The list goes on with the home theme, the main shelter for the stricken ones, which Alcalay interprets as a multicolored, albeit simple collage, which is repeated in series, based on the same formula; we are still in the realm of childhood, in the sphere of game. But, even here, the artist sets a trap for us: behind their facades which, move between fairytale and design, these dollhouses do not allow any opening to the outside world, they are impregnable forts, in a way that only the self-referential signals can be.

This happens also with the feet of the Kouroi statues, firmly placed at the base, with heads and hands, whose color – pure white – refers to the noble, ancient material of classical antiquity and the art of museums. Enclosed inside boxes or wrapped in cloth, as if they have just been discovered by the archaeologist or packaged by the puppet maker, they are all that is left from a now lost anthropomorphous order, which was disbanded due to the devolutions of history and the intolerance of intellect.
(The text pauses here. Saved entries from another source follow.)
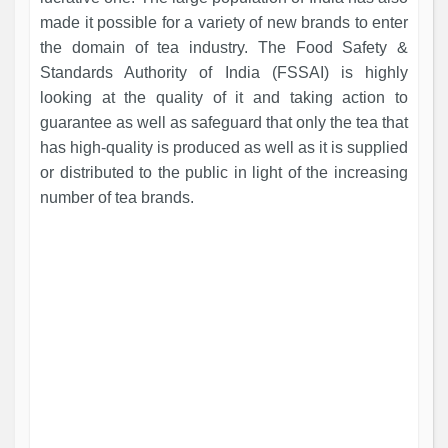
made it possible for a variety of new brands to enter
the domain of tea industry. The Food Safety &
Standards Authority of India (FSSAI) is highly
looking at the quality of it and taking action to
guarantee as well as safeguard that only the tea that
has high-quality is produced as well as it is supplied
or distributed to the public in light of the increasing
number of tea brands.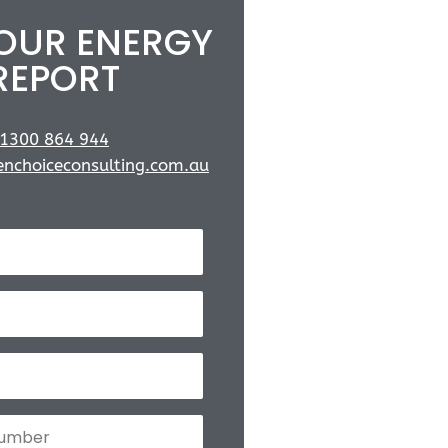
YOUR ENERGY
REPORT
1300 864 944
nchoiceconsulting.com.au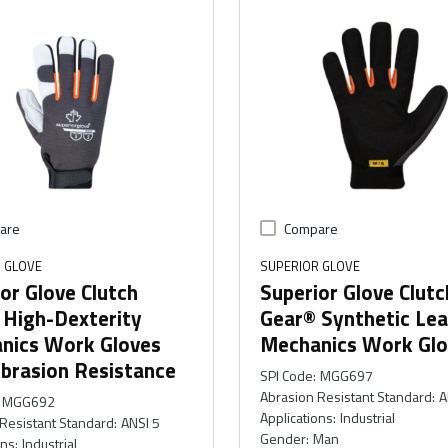
are
Compare
 GLOVE
SUPERIOR GLOVE
or Glove Clutch
Superior Glove Clutc
 High-Dexterity
Gear® Synthetic Lea
nics Work Gloves
Mechanics Work Glo
brasion Resistance
SPI Code
:
MGG697
Abrasion Resistant Standard
:
A
MGG692
Applications
:
Industrial
Resistant Standard
:
ANSI 5
Gender
:
Man
ons
:
Industrial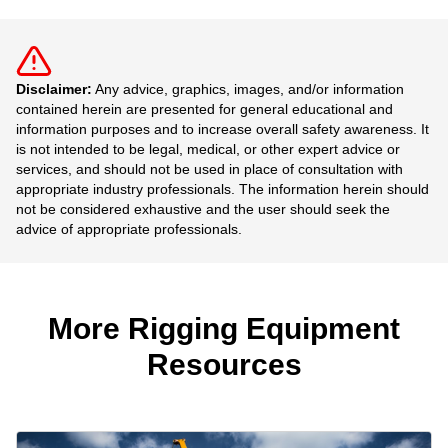
Disclaimer:
Any advice, graphics, images, and/or information
contained herein are presented for general educational and
information purposes and to increase overall safety awareness. It
is not intended to be legal, medical, or other expert advice or
services, and should not be used in place of consultation with
appropriate industry professionals. The information herein should
not be considered exhaustive and the user should seek the
advice of appropriate professionals.
More Rigging Equipment
Resources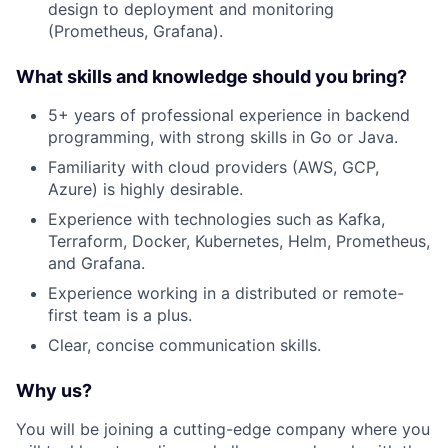
design to deployment and monitoring
(Prometheus, Grafana).
What skills and knowledge should you bring?
5+ years of professional experience in backend
programming, with strong skills in Go or Java.
Familiarity with cloud providers (AWS, GCP,
Azure) is highly desirable.
Experience with technologies such as Kafka,
Terraform, Docker, Kubernetes, Helm, Prometheus,
and Grafana.
Experience working in a distributed or remote-
first team is a plus.
Clear, concise communication skills.
Why us?
You will be joining a cutting-edge company where you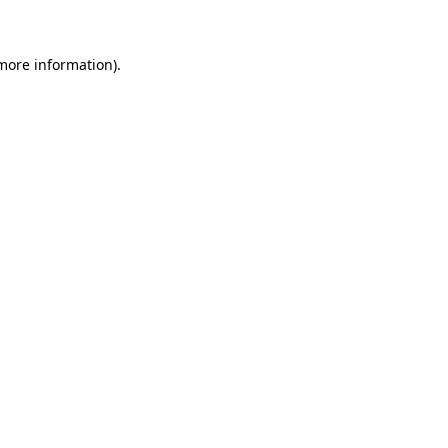
 more information).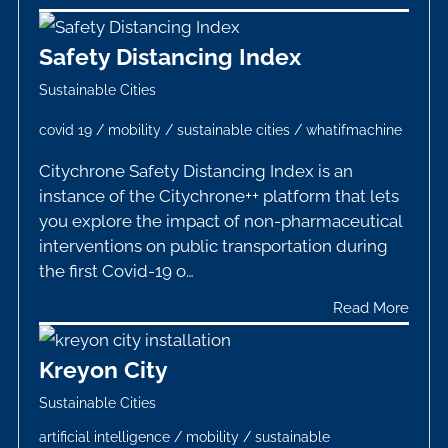
Safety Distancing Index
Sustainable Cities
covid 19
/
mobility
/
sustainable cities
/
whatifmachine
Citychrone Safety Distancing Index is an
instance of the Citychrone++ platform that lets
you explore the impact of non-pharmaceutical
interventions on public transportation during
the first Covid-19 o…
Read More
Kreyon City
Sustainable Cities
artificial intelligence
/
mobility
/
sustainable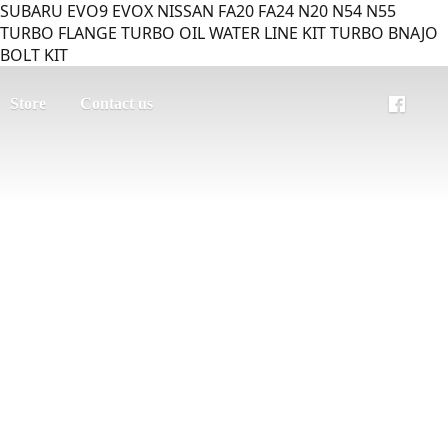
SUBARU EVO9 EVOX NISSAN FA20 FA24 N20 N54 N55
TURBO FLANGE TURBO OIL WATER LINE KIT TURBO BNAJO
BOLT KIT
Store
Contact us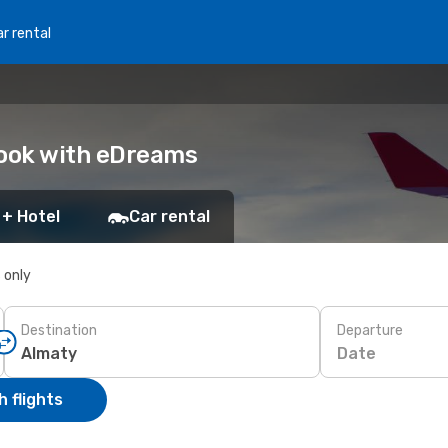
r rental
Book with eDreams
 + Hotel
Car rental
s only
Destination
Departure
Date
 flights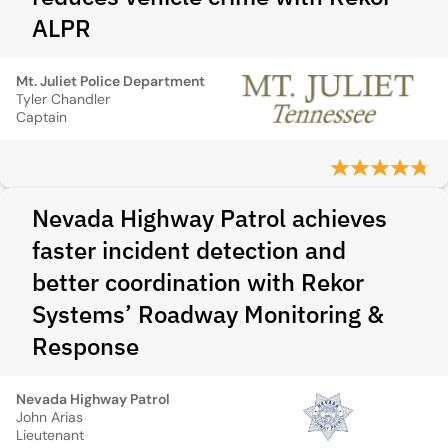
ALPR
Mt. Juliet Police Department
Tyler Chandler
Captain
Nevada Highway Patrol achieves
faster incident detection and
better coordination with Rekor
Systems’ Roadway Monitoring &
Response
Nevada Highway Patrol
John Arias
Lieutenant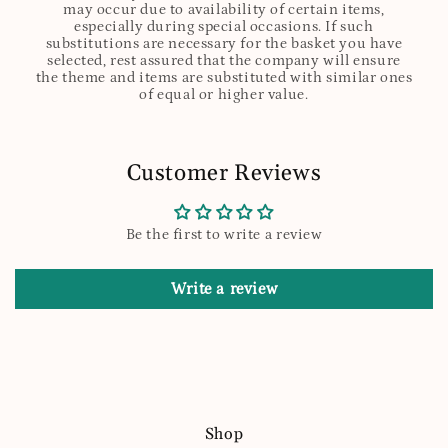
may occur due to availability of certain items,
especially during special occasions. If such
substitutions are necessary for the basket you have
selected, rest assured that the company will ensure
the theme and items are substituted with similar ones
of equal or higher value.
Customer Reviews
Be the first to write a review
Write a review
Shop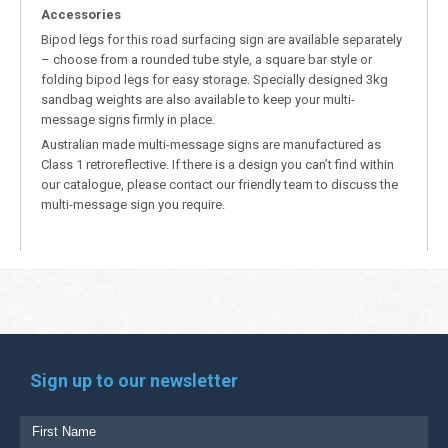
Accessories
Bipod legs for this road surfacing sign are available separately
– choose from a rounded tube style, a square bar style or
folding bipod legs for easy storage. Specially designed 3kg
sandbag weights are also available to keep your multi-
message signs firmly in place.
Australian made multi-message signs are manufactured as
Class 1 retroreflective. If there is a design you can’t find within
our catalogue, please contact our friendly team to discuss the
multi-message sign you require.
Sign up to our newsletter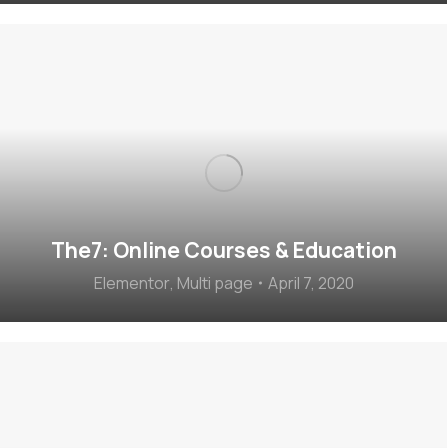
The7: Online Courses & Education
Elementor
,
Multi page
April 7, 2020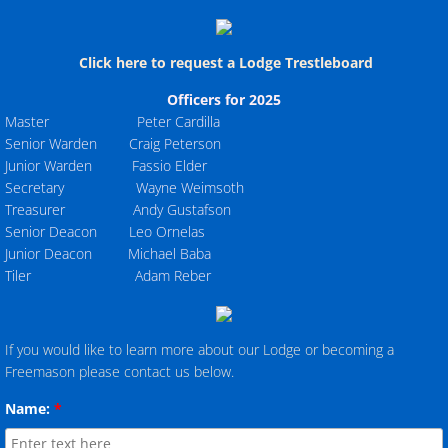
Click here to request a Lodge Trestleboard
Officers for 2025
Master Peter Cardilla
Senior Warden Craig Peterson
Junior Warden Fassio Elder
Secretary Wayne Weimsoth
Treasurer Andy Gustafson
Senior Deacon Leo Ornelas
Junior Deacon Michael Baba
Tiler Adam Reber
If you would like to learn more about our Lodge or becoming a
Freemason please contact us below.
Name:
*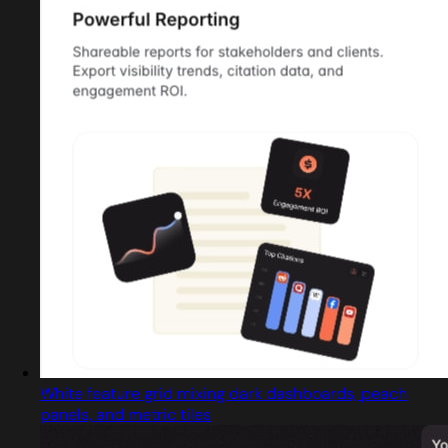
White feature grid mixing dark dashboards, peach
panels, and metric tiles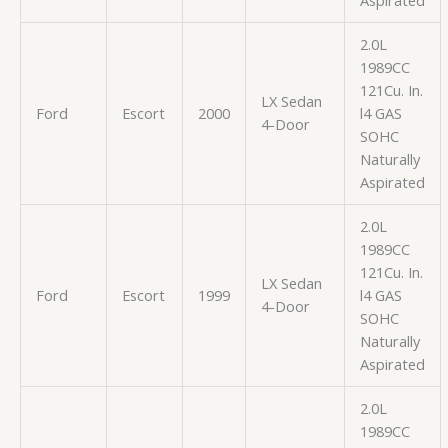
2.0L
1989CC
121Cu. In.
LX Sedan
Ford
Escort
2000
l4 GAS
4-Door
SOHC
Naturally
Aspirated
2.0L
1989CC
121Cu. In.
LX Sedan
Ford
Escort
1999
l4 GAS
4-Door
SOHC
Naturally
Aspirated
2.0L
1989CC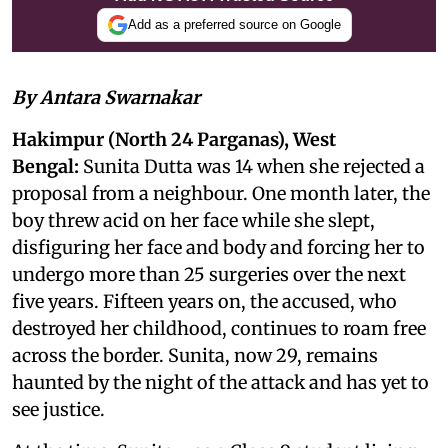
Add as a preferred source on Google
By Antara Swarnakar
Hakimpur (North 24 Parganas), West
Bengal:
Sunita Dutta was 14 when she rejected a
proposal from a neighbour. One month later, the
boy threw acid on her face while she slept,
disfiguring her face and body and forcing her to
undergo more than 25 surgeries over the next
five years. Fifteen years on, the accused, who
destroyed her childhood, continues to roam free
across the border. Sunita, now 29, remains
haunted by the night of the attack and has yet to
see justice.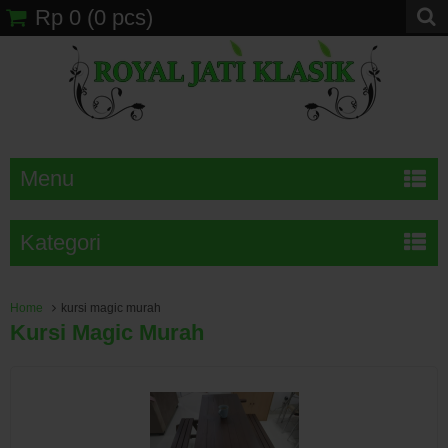
Rp 0
(
0
pcs)
Menu
Kategori
Home
kursi magic murah
Kursi Magic Murah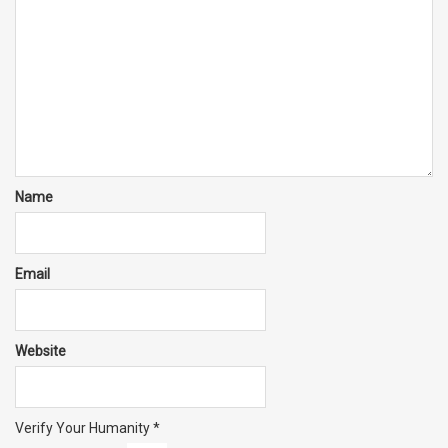
Name
Email
Website
Verify Your Humanity
*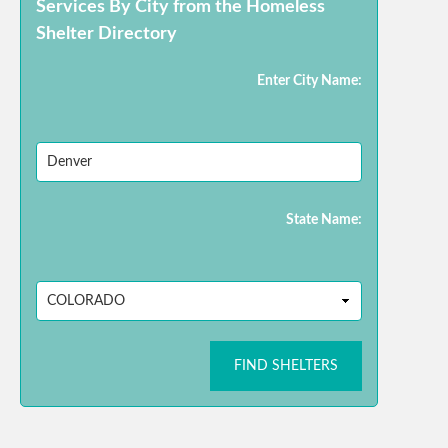
Services By City from the Homeless
Shelter Directory
Enter City Name:
State Name:
FIND SHELTERS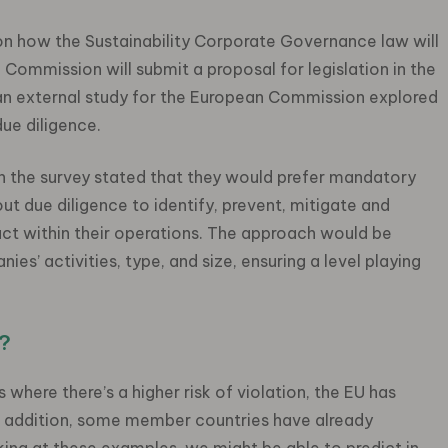
 on how the Sustainability Corporate Governance law will
e Commission will submit a proposal for legislation in the
, an external study for the European Commission explored
ue diligence.
n the survey stated that they would prefer mandatory
ut due diligence to identify, prevent, mitigate and
ct within their operations. The approach would be
es’ activities, type, and size, ensuring a level playing
?
 where there’s a higher risk of violation, the EU has
n addition, some member countries have already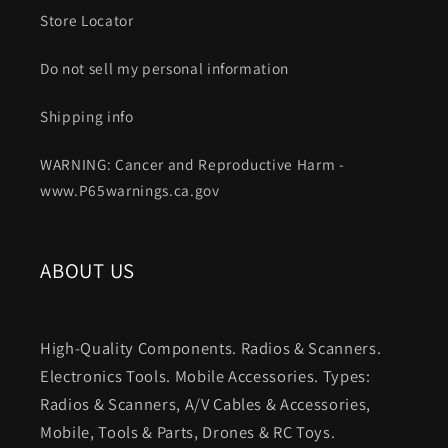
Store Locator
Do not sell my personal information
Shipping info
WARNING: Cancer and Reproductive Harm -
www.P65warnings.ca.gov
ABOUT US
High-Quality Components. Radios & Scanners.
Electronics Tools. Mobile Accessories. Types:
Radios & Scanners, A/V Cables & Accessories,
Mobile, Tools & Parts, Drones & RC Toys.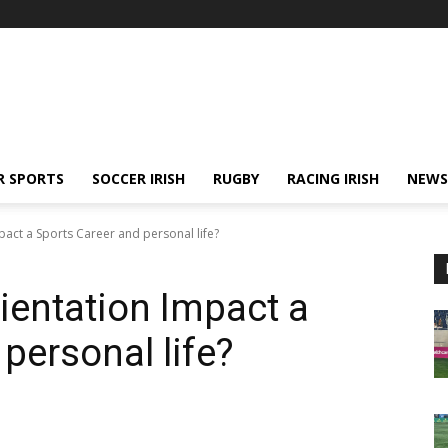
R SPORTS
SOCCER IRISH
RUGBY
RACING IRISH
NEWS
act a Sports Career and personal life?
entation Impact a
personal life?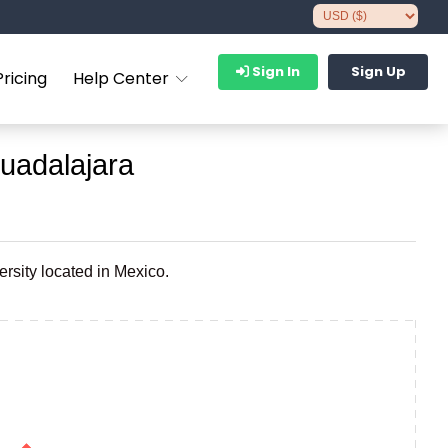
Sign In
Sign Up
Pricing
Help Center
uadalajara
rsity located in Mexico.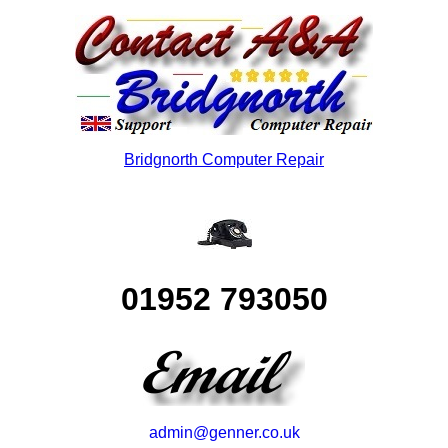
Bridgnorth Computer Repair
01952 793050
admin@genner.co.uk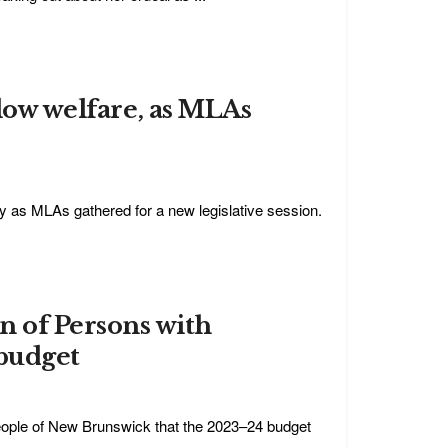
 low welfare, as MLAs
ay as MLAs gathered for a new legislative session.
 of Persons with
 budget
eople of New Brunswick that the 2023–24 budget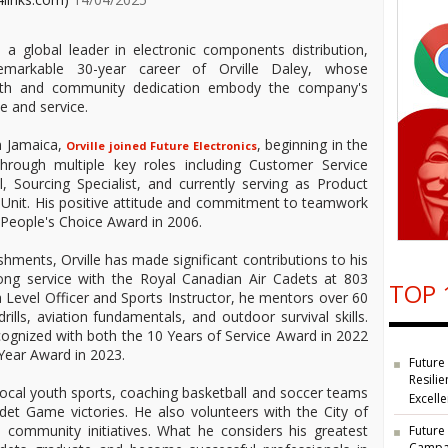
, a global leader in electronic components distribution,
remarkable 30-year career of Orville Daley, whose
wth and community dedication embody the company's
e and service.
in Jamaica,
, beginning in the
Orville joined Future Electronics
hrough multiple key roles including Customer Service
, Sourcing Specialist, and currently serving as Product
 Unit. His positive attitude and commitment to teamwork
 People's Choice Award in 2006.
hments, Orville has made significant contributions to his
ng service with the Royal Canadian Air Cadets at 803
TOP 
Level Officer and Sports Instructor, he mentors over 60
drills, aviation fundamentals, and outdoor survival skills.
cognized with both the 10 Years of Service Award in 2022
 Year Award in 2023.
Future
Resilie
 local youth sports, coaching basketball and soccer teams
Excell
det Game victories. He also volunteers with the City of
 community initiatives. What he considers his greatest
Future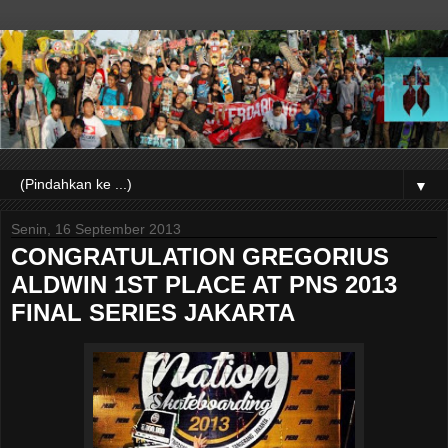
▼
Senin, 16 September 2013
CONGRATULATION GREGORIUS
ALDWIN 1ST PLACE AT PNS 2013
FINAL SERIES JAKARTA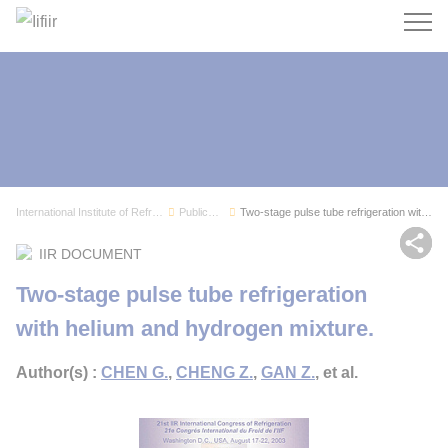
Search
International Institute of Refrigeration
Publications
Two-stage pulse tube refrigeration with helium ...
Sh
IIR DOCUMENT
Two-stage pulse tube refrigeration
with helium and hydrogen mixture.
Author(s) :
CHEN G.
,
CHENG Z.
,
GAN Z.
, et al.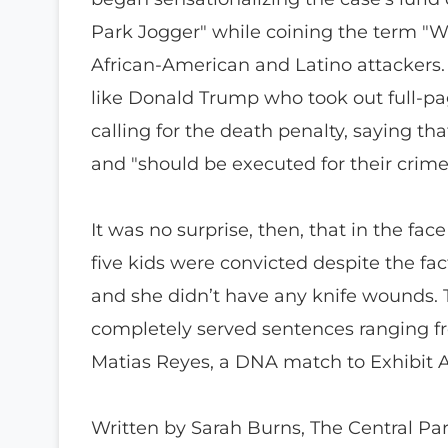
Park Jogger" while coining the term "Wi
African-American and Latino attackers. O
like Donald Trump who took out full-pa
calling for the death penalty, saying tha
and "should be executed for their crime
It was no surprise, then, that in the fac
five kids were convicted despite the fa
and she didn’t have any knife wounds. 
completely served sentences ranging fr
Matias Reyes, a DNA match to Exhibit A
Written by Sarah Burns, The Central Park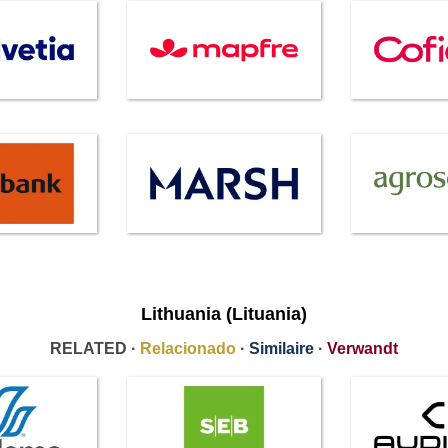
Lithuania (Lituania)
RELATED ·
Relacionado
·
Similaire
·
Verwandt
Only art can still do something for them, something by no means negligible: it can resurrect them in our imagination.

On top of it all, as a creative sign of Alcalay’s work, as signature and print, a red ribbon is tied both inside and out of the work, penetrating it, as if wanting to indicate its continuation to the outside world, to the realms of the real.

A substitute for the narrative ego, a symbol of a flowing thought, the ribbon correlates, combines, or at least intends to do so, and it also becomes a tool of salvation and deliverance, which leads us outside of the labyrinth of conscience.

And, at this point, it does not matter whether the agonizing, claustrophobic place of legend, a Freudian metaphor for injury and loss, reveals its true alter ego and is resolved into a game for two players, in whose movements the artist wishes to identify her inner portrait.

Behind this place materializes all of Alcalay’s creative and spiritual experience, her absolute ‘journey’. Once more, a retrogressing journey towards her roots and beyond.

Let us ponder on the small, embroidered on linen, male or female figure, which points to the figures of the funerary geometric vessels of the 8th century BC, where life and death are recognized solely by the posture of the figures – perpendicular or horizontal, respectively.

Here, the message, should we choose to seek it, could be this: the whole history of humankind transpires in the time interval that is interposed between these two stances of the figure.